Al rato, Sofía posa la mano sobre la pierna de Pablo, él la acaricia, y durante unos minutos viajan sin hablar, disfrutando del placer de estar juntos, hasta que ella quiebra el silencio.
—Qué loco, ¿no?
—¿Qué cosa?
—Lo que nos contó el viejito.
—¿Mansilla?
—Sí.
—¿Por qué?
—Porque, después de todo, lo suyo con Dante fue un acto de amor, una historia digna de un libro. Te juro que cuando contaba cómo le llegó ese chico, con el cariño con que lo recibió y lo crio, se me hizo un nudo en la garganta y casi me pongo a llorar.
—Sí, tenés razón. Pobre Francisco, hizo lo que pudo. Desgraciadamente no alcanzó para que Dante se convirtiera en una buena persona, y eso debe torturarlo. —Hace una pausa.
—¿En qué pensás?
—En lo injusta que es la vida con algunos. Porque su padre, Cipriano, tampoco era un mal tipo, pero tuvo la desgracia de que, justo cuando arma una familia, la mujer muere en el parto, él no sabe ni puede hacerse cargo del hijo, así que tiene que entregarlo, y a partir de allí tuvo una existencia solitaria, y seguramente culposa, porque era una buena persona y abandonarlo debe haber sido una decisión tremenda. Estoy seguro de que eso lo torturó toda la vida, hasta que no aguantó.
—Una tragedia digna de Shakespeare. Y terminó como una de ellas, con el protagonista quitándose la vida.
El tiempo corre y su plazo se acaba, no ha recibido noticias del hospital y sigue sin dar con algo que lo conduzca a Santana, sin embargo, se siente extrañamente bien, e intuye el motivo.
—¿Sofía, venís para casa?
—No, me encantaría, pero tengo que corregir algunos parciales y preparar mi clase de mañana. No todo es placer en la vida. Así que, si te parece, te dejo en tu departamento y me voy al mío, a no ser que me necesites para algo más. —Lee en su mirada el deseo, y le sonríe—. Hablaba de otro tipo de necesidades, licenciado.
Una llamada los interrumpe. Él identifica el número y atiende.
—Helena.
—Hola, Rubio, ¿por dónde andás?
—Volviendo a Capital. Tuve que investigar algunas cosas.
—¡Investigar! Pensar que cuando te conocí tuve que acostumbrarme a que siempre estuvieras interviniendo, interpretando, conteniendo, pero por lo que veo, a todos esos gerundios, ahora tengo que sumarle investigando.
—Espero que no por mucho tiempo.
—Tus pacientes esperan lo mismo. Ya no sé qué más decirles para que se calmen.
—Entendelos.
—No, si yo los entiendo. Son ellos los que no entienden tu ausencia, y la verdad es que no me dio para contarles que te habías convertido en el nuevo Sherlock Holmes.
—No digas tonterías. ¿Alguna novedad?
—Por ahora, todo se sostiene en una tensa calma, como dicen los periodistas.

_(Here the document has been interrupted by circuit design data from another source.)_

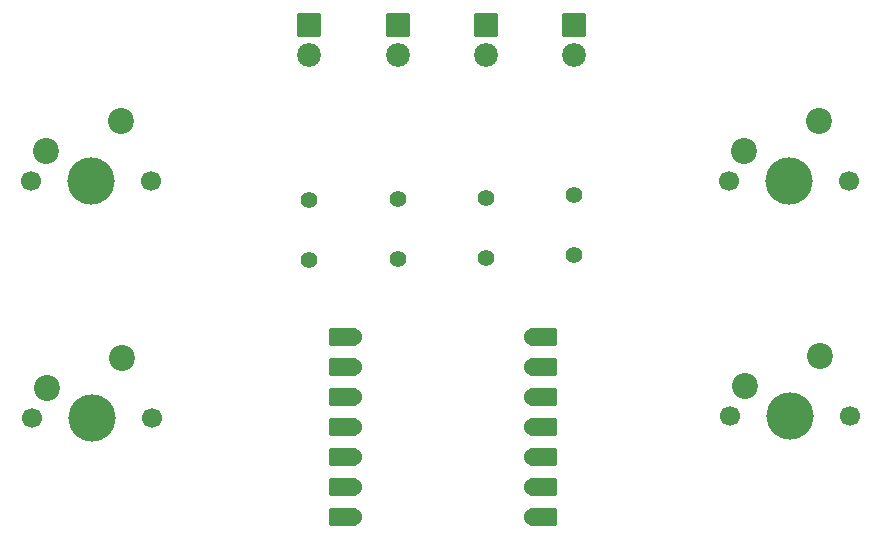
<source format=gbr>
%TF.GenerationSoftware,KiCad,Pcbnew,9.0.2*%
%TF.CreationDate,2025-07-29T19:40:39-04:00*%
%TF.ProjectId,LaunchPad_V2,4c61756e-6368-4506-9164-5f56322e6b69,rev?*%
%TF.SameCoordinates,Original*%
%TF.FileFunction,Soldermask,Top*%
%TF.FilePolarity,Negative*%
%FSLAX46Y46*%
G04 Gerber Fmt 4.6, Leading zero omitted, Abs format (unit mm)*
G04 Created by KiCad (PCBNEW 9.0.2) date 2025-07-29 19:40:39*
%MOMM*%
%LPD*%
G01*
G04 APERTURE LIST*
G04 Aperture macros list*
%AMRoundRect*
0 Rectangle with rounded corners*
0 $1 Rounding radius*
0 $2 $3 $4 $5 $6 $7 $8 $9 X,Y pos of 4 corners*
0 Add a 4 corners polygon primitive as box body*
4,1,4,$2,$3,$4,$5,$6,$7,$8,$9,$2,$3,0*
0 Add four circle primitives for the rounded corners*
1,1,$1+$1,$2,$3*
1,1,$1+$1,$4,$5*
1,1,$1+$1,$6,$7*
1,1,$1+$1,$8,$9*
0 Add four rect primitives between the rounded corners*
20,1,$1+$1,$2,$3,$4,$5,0*
20,1,$1+$1,$4,$5,$6,$7,0*
20,1,$1+$1,$6,$7,$8,$9,0*
20,1,$1+$1,$8,$9,$2,$3,0*%
G04 Aperture macros list end*
%ADD10C,1.400000*%
%ADD11RoundRect,0.152400X1.063600X0.609600X-1.063600X0.609600X-1.063600X-0.609600X1.063600X-0.609600X0*%
%ADD12C,1.524000*%
%ADD13RoundRect,0.152400X-1.063600X-0.609600X1.063600X-0.609600X1.063600X0.609600X-1.063600X0.609600X0*%
%ADD14C,2.019000*%
%ADD15RoundRect,0.102000X-0.907500X0.907500X-0.907500X-0.907500X0.907500X-0.907500X0.907500X0.907500X0*%
%ADD16C,1.700000*%
%ADD17C,4.000000*%
%ADD18C,2.200000*%
G04 APERTURE END LIST*
D10*
%TO.C,R3*%
X203795106Y-41000000D03*
X203795106Y-46080000D03*
%TD*%
D11*
%TO.C,U1*%
X191705000Y-67990000D03*
D12*
X192540000Y-67990000D03*
D11*
X191705000Y-65450000D03*
D12*
X192540000Y-65450000D03*
D11*
X191705000Y-62910000D03*
D12*
X192540000Y-62910000D03*
D11*
X191705000Y-60370000D03*
D12*
X192540000Y-60370000D03*
D11*
X191705000Y-57830000D03*
D12*
X192540000Y-57830000D03*
D11*
X191705000Y-55290000D03*
D12*
X192540000Y-55290000D03*
D11*
X191705000Y-52750000D03*
D12*
X192540000Y-52750000D03*
X207780000Y-52750000D03*
D13*
X208615000Y-52750000D03*
D12*
X207780000Y-55290000D03*
D13*
X208615000Y-55290000D03*
D12*
X207780000Y-57830000D03*
D13*
X208615000Y-57830000D03*
D12*
X207780000Y-60370000D03*
D13*
X208615000Y-60370000D03*
D12*
X207780000Y-62910000D03*
D13*
X208615000Y-62910000D03*
D12*
X207780000Y-65450000D03*
D13*
X208615000Y-65450000D03*
D12*
X207780000Y-67990000D03*
D13*
X208615000Y-67990000D03*
%TD*%
D14*
%TO.C,D5*%
X188864894Y-28860000D03*
D15*
X188864894Y-26320000D03*
%TD*%
D16*
%TO.C,SW4*%
X224500000Y-59390000D03*
D17*
X229580000Y-59390000D03*
D16*
X234660000Y-59390000D03*
D18*
X232120000Y-54310000D03*
X225770000Y-56850000D03*
%TD*%
D16*
%TO.C,SW1*%
X165300000Y-39560000D03*
D17*
X170380000Y-39560000D03*
D16*
X175460000Y-39560000D03*
D18*
X172920000Y-34480000D03*
X166570000Y-37020000D03*
%TD*%
D14*
%TO.C,D2*%
X203795106Y-28860000D03*
D15*
X203795106Y-26320000D03*
%TD*%
D10*
%TO.C,R2*%
X211260212Y-45770000D03*
X211260212Y-40690000D03*
%TD*%
D14*
%TO.C,D1*%
X211260212Y-28860000D03*
D15*
X211260212Y-26320000D03*
%TD*%
D16*
%TO.C,SW3*%
X224400000Y-39510000D03*
D17*
X229480000Y-39510000D03*
D16*
X234560000Y-39510000D03*
D18*
X232020000Y-34430000D03*
X225670000Y-36970000D03*
%TD*%
D14*
%TO.C,D3*%
X196330000Y-28860000D03*
D15*
X196330000Y-26320000D03*
%TD*%
D10*
%TO.C,R4*%
X196330000Y-46120000D03*
X196330000Y-41040000D03*
%TD*%
%TO.C,R1*%
X188864894Y-46180000D03*
X188864894Y-41100000D03*
%TD*%
D16*
%TO.C,SW2*%
X165350000Y-59590000D03*
D17*
X170430000Y-59590000D03*
D16*
X175510000Y-59590000D03*
D18*
X172970000Y-54510000D03*
X166620000Y-57050000D03*
%TD*%
M02*

</source>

Pero calculo que, de un momento a otro, tendremos noticias, y espero que sean buenas.
—¿Candela?
—Aquí está, lo mejor que puede. Te juro que intento distraerla, con decirte que ya me aprendí el nombre de todas las calles de Sevilla. Es más, cuando todo esto termine, me vas a tener que dar unas vacaciones para que vaya a conocer el parque de María Luisa.
Pablo piensa en su amiga y se emociona.
—No sé si te lo dije alguna vez, pero sos de lo más lindo que me pasó en la vida.
Ella se enternece.
—Andá, salamero.
—De verdad te lo digo. No me faltes nunca.
—Eso no te lo puedo asegurar, pero te juro que voy a intentarlo. ¿Estás con la cheta?
—¿Con quién?
—Con la minita esa que trajiste al hospital.
—Sí, estoy con ella. Lo que pasa es que…
—¡Pará! Tranquilo, que no te estoy pidiendo explicaciones. Sé que estás atrás de algo importante, y por ahora, yo puedo hacerme cargo de lo que pasa acá.
—Gracias, sos lo más.
—Ya lo sé. Un beso, te quiero.
—Yo también te quiero.
Corta en el momento justo en que el vehículo desciende de la autopista y toma por 9 de julio rumbo a Avenida del Libertador. En unos minutos va a despedirse de Sofía, y siente que va a extrañarla.